The main thrust of why experts are suggesting delaying doses — or administering half-doses — is this: it’s a numbers game.
The U.K. agrees. Per The Guardian, health officials will now delay the second dose of a vaccine for up to 12 weeks; that dose can also come from any of the three vaccines cleared for use — Moderna, Pfizer, or Oxford/AstraZeneca, which has been approved across the pond.
A model by researchers from the University of Toronto and Stanford shows that a flexible approach, which prioritizes giving out first shots over boosters, would reduce the number of COVID-19 cases by 23% to 29% compared to sticking to the rigid schedule for boosters.
Their results held up across a range of different scenarios for “vaccine supply, relative protection from the first dose, and waning efficacy given delayed second dose.”
Operation Warp Speed head Moncef Slaoui, a veteran immunologist, offered a third approach on CBS’s Face the Nation: giving half-doses of Moderna’s shot, effectively doubling the number of people immunized while still getting a booster.
According to the FDA’s report on the Moderna vaccine, an earlier 600-person study found that two 50-microgram doses of the vaccine produced essentially the same immune response as two 100-microgram doses — at least in people under age 55 — a month after the second dose.
Concerns
Of course, a deviation from the original plan — and how the vaccines were both studied and approved — has raised concerns. Among them are fears that immunity could wane between people’s first and second shots.
Wachter and Jha address this in their article. Since the vaccines have not been studied without their boosters, we do not know for sure when immunity will begin to weaken.
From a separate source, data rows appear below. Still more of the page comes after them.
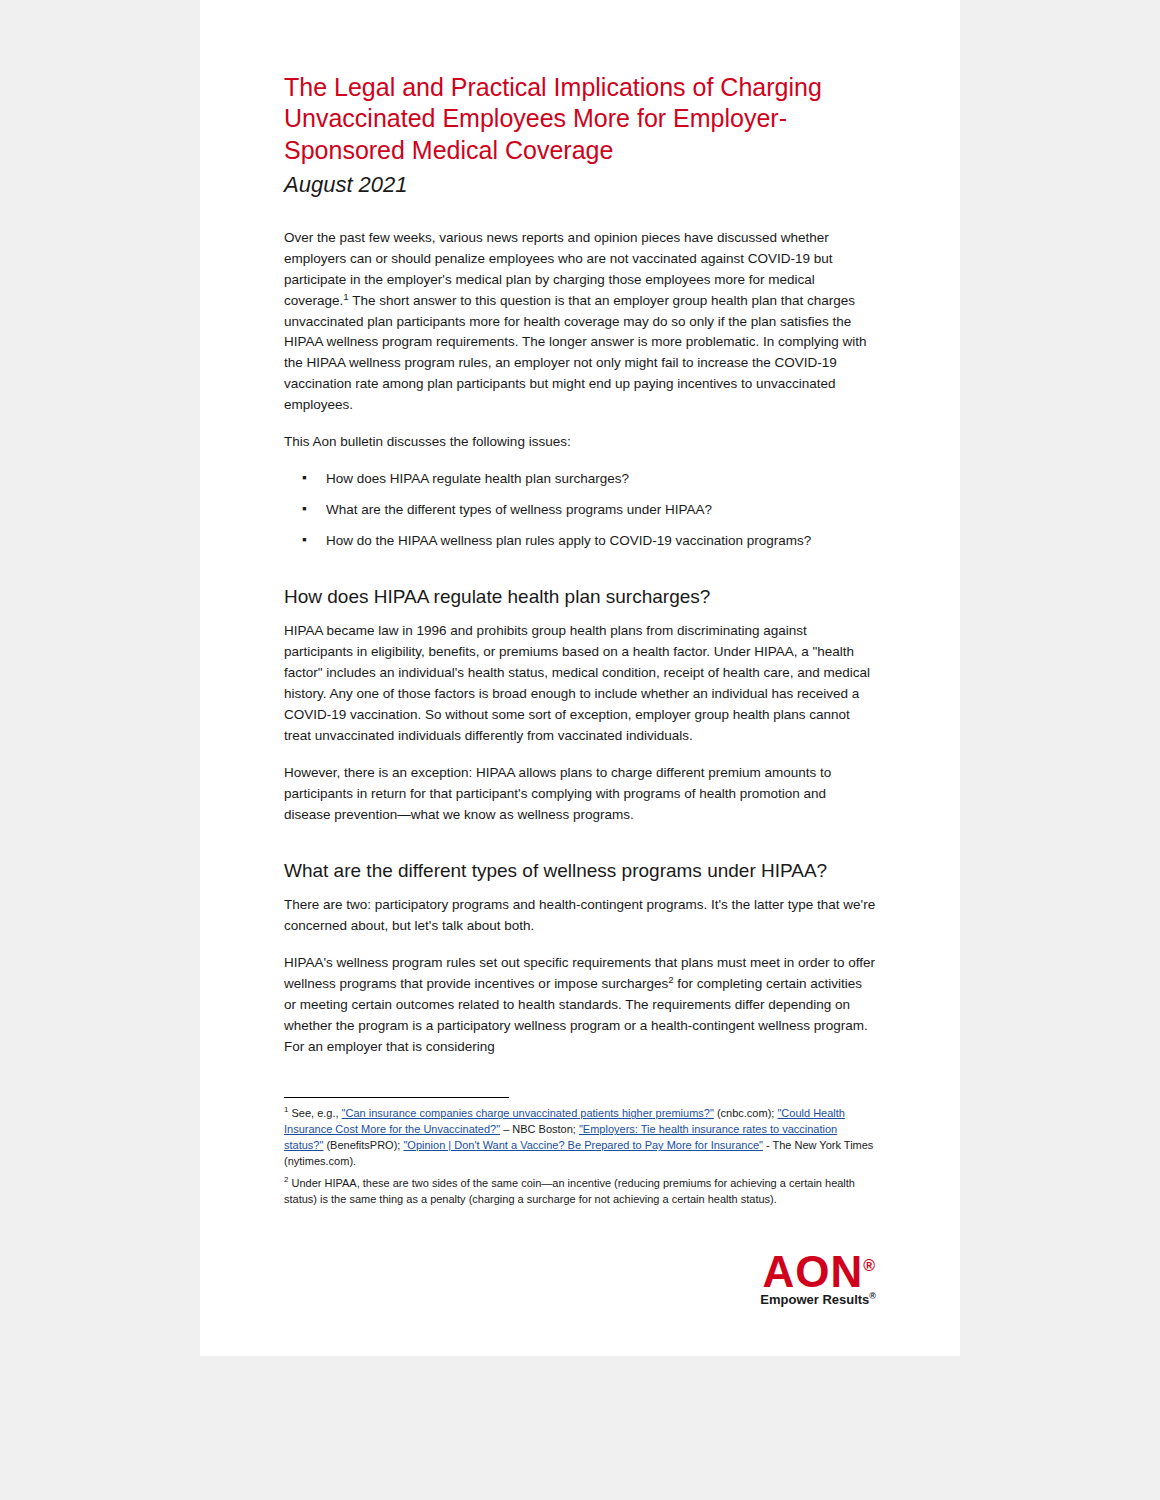The Legal and Practical Implications of Charging Unvaccinated Employees More for Employer-Sponsored Medical Coverage
August 2021
Over the past few weeks, various news reports and opinion pieces have discussed whether employers can or should penalize employees who are not vaccinated against COVID-19 but participate in the employer's medical plan by charging those employees more for medical coverage.1 The short answer to this question is that an employer group health plan that charges unvaccinated plan participants more for health coverage may do so only if the plan satisfies the HIPAA wellness program requirements. The longer answer is more problematic. In complying with the HIPAA wellness program rules, an employer not only might fail to increase the COVID-19 vaccination rate among plan participants but might end up paying incentives to unvaccinated employees.
This Aon bulletin discusses the following issues:
How does HIPAA regulate health plan surcharges?
What are the different types of wellness programs under HIPAA?
How do the HIPAA wellness plan rules apply to COVID-19 vaccination programs?
How does HIPAA regulate health plan surcharges?
HIPAA became law in 1996 and prohibits group health plans from discriminating against participants in eligibility, benefits, or premiums based on a health factor. Under HIPAA, a "health factor" includes an individual's health status, medical condition, receipt of health care, and medical history. Any one of those factors is broad enough to include whether an individual has received a COVID-19 vaccination. So without some sort of exception, employer group health plans cannot treat unvaccinated individuals differently from vaccinated individuals.
However, there is an exception: HIPAA allows plans to charge different premium amounts to participants in return for that participant's complying with programs of health promotion and disease prevention—what we know as wellness programs.
What are the different types of wellness programs under HIPAA?
There are two: participatory programs and health-contingent programs. It's the latter type that we're concerned about, but let's talk about both.
HIPAA's wellness program rules set out specific requirements that plans must meet in order to offer wellness programs that provide incentives or impose surcharges2 for completing certain activities or meeting certain outcomes related to health standards. The requirements differ depending on whether the program is a participatory wellness program or a health-contingent wellness program. For an employer that is considering
1 See, e.g., "Can insurance companies charge unvaccinated patients higher premiums?" (cnbc.com); "Could Health Insurance Cost More for the Unvaccinated?" – NBC Boston; "Employers: Tie health insurance rates to vaccination status?" (BenefitsPRO); "Opinion | Don't Want a Vaccine? Be Prepared to Pay More for Insurance" - The New York Times (nytimes.com).
2 Under HIPAA, these are two sides of the same coin—an incentive (reducing premiums for achieving a certain health status) is the same thing as a penalty (charging a surcharge for not achieving a certain health status).
AON®
Empower Results®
But they believe the results from those studies, for example data from Moderna, is “reassuring.”
“It shows robust immune response four weeks after the first shot, and most experts believe it is extremely unlikely immunity would somehow plummet by week eight or even week 12 following a single shot,” they wrote.
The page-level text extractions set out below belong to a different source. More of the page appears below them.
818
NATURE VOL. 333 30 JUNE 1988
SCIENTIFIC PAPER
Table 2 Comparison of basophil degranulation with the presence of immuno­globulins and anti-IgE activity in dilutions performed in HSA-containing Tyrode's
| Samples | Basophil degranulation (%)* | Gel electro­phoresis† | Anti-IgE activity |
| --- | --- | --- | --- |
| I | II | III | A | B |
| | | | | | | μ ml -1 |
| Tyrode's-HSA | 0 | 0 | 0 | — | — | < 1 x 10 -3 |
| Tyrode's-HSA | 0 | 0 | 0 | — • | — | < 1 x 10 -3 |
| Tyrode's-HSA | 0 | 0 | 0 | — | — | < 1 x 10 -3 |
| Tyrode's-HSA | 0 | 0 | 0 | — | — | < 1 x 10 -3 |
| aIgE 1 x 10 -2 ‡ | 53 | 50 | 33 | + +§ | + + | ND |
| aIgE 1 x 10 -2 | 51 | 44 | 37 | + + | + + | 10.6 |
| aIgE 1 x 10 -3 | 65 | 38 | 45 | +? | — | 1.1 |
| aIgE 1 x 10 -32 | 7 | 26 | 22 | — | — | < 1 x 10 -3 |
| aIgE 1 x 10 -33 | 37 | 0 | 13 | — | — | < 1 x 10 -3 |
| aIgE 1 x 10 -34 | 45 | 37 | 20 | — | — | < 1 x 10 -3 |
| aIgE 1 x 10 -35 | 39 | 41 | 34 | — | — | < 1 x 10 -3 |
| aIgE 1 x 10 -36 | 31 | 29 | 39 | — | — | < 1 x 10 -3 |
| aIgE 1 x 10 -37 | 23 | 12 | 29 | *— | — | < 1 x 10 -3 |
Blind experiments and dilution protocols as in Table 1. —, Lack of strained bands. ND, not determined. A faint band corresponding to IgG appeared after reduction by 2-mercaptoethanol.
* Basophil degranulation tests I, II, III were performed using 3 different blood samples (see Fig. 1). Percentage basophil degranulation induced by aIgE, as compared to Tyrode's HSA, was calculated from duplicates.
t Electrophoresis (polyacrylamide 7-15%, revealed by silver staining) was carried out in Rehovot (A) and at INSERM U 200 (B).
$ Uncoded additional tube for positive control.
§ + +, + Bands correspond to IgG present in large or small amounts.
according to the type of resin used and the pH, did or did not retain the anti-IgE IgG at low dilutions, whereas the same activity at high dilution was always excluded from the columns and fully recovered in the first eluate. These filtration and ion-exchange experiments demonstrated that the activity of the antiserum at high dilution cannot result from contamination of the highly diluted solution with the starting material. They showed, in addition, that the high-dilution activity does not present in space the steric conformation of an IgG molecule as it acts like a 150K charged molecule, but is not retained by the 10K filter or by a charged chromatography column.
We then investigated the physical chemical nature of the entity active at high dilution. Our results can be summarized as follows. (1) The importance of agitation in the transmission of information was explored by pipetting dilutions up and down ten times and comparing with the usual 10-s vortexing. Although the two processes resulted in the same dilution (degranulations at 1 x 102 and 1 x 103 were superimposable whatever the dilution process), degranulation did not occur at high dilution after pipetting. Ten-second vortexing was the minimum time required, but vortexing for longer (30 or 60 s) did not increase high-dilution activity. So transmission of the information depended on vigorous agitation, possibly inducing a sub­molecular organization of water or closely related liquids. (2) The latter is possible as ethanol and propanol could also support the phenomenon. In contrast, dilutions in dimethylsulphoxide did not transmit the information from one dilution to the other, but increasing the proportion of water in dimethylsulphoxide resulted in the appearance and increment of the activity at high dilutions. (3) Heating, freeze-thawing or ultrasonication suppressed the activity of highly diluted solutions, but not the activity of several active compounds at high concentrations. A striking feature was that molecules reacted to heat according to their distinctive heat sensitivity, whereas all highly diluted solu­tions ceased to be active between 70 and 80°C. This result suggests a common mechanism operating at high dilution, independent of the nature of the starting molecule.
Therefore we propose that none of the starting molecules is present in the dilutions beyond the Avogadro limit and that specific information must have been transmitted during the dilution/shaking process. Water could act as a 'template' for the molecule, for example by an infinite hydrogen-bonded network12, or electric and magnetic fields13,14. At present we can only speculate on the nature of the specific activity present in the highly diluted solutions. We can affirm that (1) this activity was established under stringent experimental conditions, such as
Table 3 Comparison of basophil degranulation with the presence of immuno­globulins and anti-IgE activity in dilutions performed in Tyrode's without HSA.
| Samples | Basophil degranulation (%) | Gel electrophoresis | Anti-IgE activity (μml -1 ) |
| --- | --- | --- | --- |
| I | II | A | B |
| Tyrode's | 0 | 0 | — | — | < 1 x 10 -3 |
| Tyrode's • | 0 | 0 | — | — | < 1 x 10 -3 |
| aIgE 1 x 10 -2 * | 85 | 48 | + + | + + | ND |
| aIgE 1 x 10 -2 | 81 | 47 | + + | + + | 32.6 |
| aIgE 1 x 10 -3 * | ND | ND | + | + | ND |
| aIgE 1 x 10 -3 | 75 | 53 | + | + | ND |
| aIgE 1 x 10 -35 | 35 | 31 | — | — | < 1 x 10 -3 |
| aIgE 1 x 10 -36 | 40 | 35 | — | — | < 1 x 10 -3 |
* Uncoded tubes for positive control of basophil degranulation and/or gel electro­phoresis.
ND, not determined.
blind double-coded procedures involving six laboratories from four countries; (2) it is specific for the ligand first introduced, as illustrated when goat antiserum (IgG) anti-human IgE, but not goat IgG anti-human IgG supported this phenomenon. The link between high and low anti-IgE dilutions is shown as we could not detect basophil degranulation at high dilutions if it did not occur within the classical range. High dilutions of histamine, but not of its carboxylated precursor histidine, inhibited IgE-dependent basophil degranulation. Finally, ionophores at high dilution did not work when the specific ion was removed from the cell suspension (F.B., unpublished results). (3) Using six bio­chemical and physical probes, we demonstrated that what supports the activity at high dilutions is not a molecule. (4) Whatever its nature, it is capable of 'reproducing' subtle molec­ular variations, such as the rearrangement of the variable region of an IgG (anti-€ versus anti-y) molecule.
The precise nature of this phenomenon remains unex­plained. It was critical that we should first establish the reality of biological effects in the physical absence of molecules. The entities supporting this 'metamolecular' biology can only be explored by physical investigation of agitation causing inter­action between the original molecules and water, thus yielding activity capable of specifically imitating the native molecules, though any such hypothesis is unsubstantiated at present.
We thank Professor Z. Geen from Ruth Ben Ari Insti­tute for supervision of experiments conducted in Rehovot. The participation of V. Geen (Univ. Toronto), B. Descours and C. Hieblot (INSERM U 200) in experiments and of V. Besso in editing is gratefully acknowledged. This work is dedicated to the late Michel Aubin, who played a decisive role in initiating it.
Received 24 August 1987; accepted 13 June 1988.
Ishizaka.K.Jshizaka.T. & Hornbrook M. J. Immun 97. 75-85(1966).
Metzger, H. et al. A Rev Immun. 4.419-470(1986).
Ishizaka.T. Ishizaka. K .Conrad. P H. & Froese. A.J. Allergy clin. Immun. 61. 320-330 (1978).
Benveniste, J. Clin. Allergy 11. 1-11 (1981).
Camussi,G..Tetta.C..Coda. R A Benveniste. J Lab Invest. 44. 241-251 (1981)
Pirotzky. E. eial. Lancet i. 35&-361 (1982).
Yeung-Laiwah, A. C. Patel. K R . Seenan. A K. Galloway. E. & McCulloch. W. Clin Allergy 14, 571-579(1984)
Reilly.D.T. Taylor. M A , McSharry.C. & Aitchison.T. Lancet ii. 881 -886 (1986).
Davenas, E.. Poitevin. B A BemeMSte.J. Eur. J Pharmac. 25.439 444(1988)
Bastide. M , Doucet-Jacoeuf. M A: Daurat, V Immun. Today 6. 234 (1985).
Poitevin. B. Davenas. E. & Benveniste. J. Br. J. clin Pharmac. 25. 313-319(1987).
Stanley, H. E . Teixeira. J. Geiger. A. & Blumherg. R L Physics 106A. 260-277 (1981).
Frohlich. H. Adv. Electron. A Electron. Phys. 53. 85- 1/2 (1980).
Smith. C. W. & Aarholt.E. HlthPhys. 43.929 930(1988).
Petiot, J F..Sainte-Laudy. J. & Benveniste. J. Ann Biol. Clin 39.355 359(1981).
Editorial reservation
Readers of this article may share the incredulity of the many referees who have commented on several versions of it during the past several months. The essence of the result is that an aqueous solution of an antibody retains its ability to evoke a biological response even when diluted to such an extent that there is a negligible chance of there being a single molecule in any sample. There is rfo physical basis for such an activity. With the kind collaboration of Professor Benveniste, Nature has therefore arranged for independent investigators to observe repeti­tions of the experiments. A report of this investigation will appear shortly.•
They are also not suggesting we drop the second shot altogether; we just coast on that first one, get as many out the door as possible, and then deliver the second when we’re better equipped to.
Wachter laid out what he considered the most serious scientific concerns in a Twitter thread.
He identified three main concerns: that “partial immunity” could encourage harmful mutations; that people will not get their second jab; and whether such a dramatic shift in strategy could further shake people’s confidence in vaccination and public health messaging.
Viruses mutate. It’s what they do. There is the possibility that a delayed dosing strategy could apply evolutionary pressure to SARS-CoV-2 that would make it more likely to mutate and escape the vaccine.
“If we want to generate difficult viral escape mutants in the lab (e.g. for epitope mapping), we subject the virus to low antibody pressure and then slowly move up,” Florian Krammer, professor of vaccinology at Icahn School of Medicine, wrote on Twitter.
“A little bit like after one vaccine dose. I think it would be good to give the second dose as soon as possible.”
That second dose is likely needed for longer lasting immunity, and may also lead to more mature antibodies able to cope with what mutations SARS-CoV-2 throws at them. And if you are in a location where virus circulation is high — say, the U.K. or U.S. — exposing lots of partially immune people could lead to increased chance of mutation.
Frozen Hope
What unites the two camps is the desire to wield this vaccine — a miracle of modern medicine — as effectively and efficiently as possible; already, we are on track for thousands of more deaths, and new variants in the U.K. and South Africa may be raising the stakes.
“Everybody wants to take advantage of these amazingly effective vaccines to save the most lives,” Wachter tweeted.
“Let’s put our best minds, data, and models to this question, so we can make the best choices.”